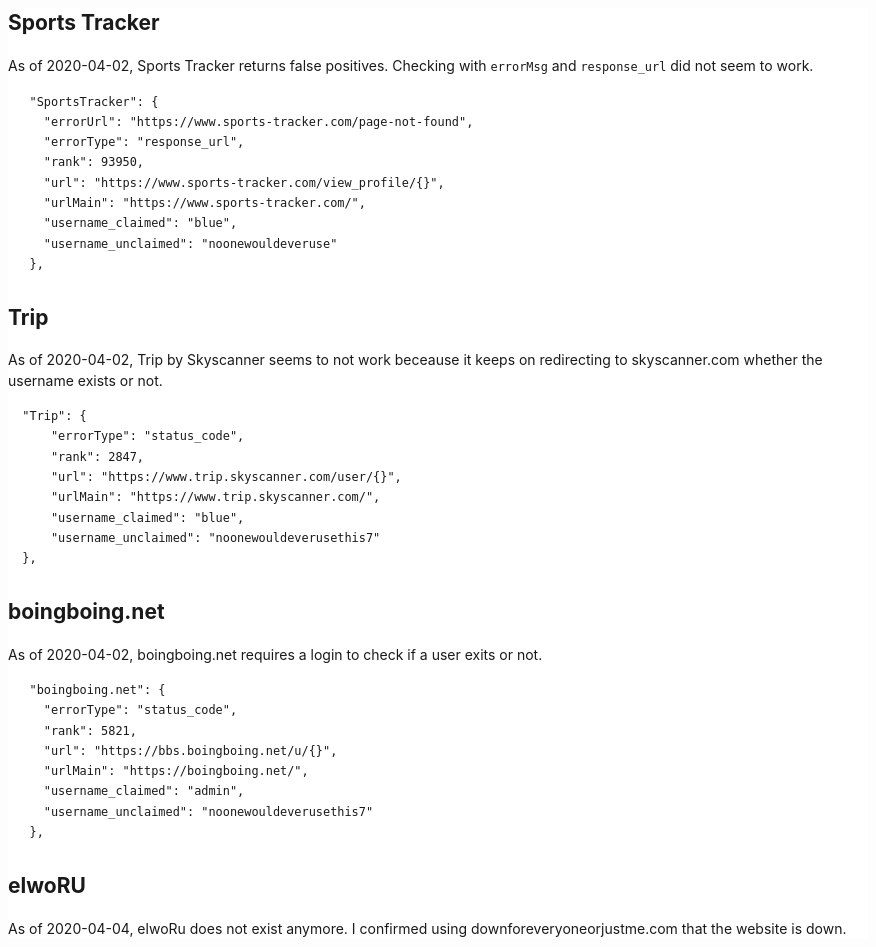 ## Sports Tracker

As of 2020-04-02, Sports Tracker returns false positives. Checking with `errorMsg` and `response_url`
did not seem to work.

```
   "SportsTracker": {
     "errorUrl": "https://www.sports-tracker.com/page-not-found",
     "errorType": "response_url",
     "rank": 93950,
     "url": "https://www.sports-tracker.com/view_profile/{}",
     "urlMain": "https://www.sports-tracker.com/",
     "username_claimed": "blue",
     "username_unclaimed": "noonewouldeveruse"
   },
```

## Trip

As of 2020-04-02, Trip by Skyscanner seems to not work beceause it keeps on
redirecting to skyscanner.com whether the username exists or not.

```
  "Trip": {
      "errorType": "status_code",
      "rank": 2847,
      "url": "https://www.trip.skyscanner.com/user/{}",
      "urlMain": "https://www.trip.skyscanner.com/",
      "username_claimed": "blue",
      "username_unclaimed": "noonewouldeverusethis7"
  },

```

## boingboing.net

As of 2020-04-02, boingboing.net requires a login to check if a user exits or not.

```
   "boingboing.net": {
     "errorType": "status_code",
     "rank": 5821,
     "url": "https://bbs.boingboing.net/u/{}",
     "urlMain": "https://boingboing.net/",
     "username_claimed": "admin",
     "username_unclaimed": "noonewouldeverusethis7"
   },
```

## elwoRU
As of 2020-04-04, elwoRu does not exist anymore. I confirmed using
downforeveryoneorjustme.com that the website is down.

---

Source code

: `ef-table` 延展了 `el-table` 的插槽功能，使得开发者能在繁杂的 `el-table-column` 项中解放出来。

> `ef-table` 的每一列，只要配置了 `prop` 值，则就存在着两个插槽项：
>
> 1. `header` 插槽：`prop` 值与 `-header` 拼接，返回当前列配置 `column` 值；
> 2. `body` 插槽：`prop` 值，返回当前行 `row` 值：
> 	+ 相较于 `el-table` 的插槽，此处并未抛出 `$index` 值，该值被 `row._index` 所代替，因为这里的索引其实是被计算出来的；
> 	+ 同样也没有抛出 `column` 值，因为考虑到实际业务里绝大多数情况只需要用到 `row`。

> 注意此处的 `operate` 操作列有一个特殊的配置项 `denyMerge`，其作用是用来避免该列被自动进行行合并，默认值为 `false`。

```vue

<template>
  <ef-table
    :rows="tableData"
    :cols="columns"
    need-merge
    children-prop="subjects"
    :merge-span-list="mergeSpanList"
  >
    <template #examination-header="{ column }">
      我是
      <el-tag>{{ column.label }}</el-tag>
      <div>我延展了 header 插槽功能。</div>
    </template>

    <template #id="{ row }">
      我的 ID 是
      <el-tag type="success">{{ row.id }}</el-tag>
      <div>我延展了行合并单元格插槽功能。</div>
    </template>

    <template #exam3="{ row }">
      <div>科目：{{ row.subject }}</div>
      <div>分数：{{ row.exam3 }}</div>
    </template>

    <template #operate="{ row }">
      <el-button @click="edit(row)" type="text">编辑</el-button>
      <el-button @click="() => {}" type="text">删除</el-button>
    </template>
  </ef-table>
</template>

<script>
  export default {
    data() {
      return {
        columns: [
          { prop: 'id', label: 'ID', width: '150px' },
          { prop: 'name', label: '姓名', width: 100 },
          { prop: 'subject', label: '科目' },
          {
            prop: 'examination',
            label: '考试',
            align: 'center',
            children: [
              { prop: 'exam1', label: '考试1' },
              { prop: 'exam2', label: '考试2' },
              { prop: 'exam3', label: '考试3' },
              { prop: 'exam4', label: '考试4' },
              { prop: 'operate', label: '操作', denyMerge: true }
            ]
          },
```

### TASK REQUIREMENTS
Your answer should consist of all lines above that include the string "work".

### ANSWER TO THIS PROBLEM
did not seem to work.
As of 2020-04-02, Trip by Skyscanner seems to not work beceause it keeps on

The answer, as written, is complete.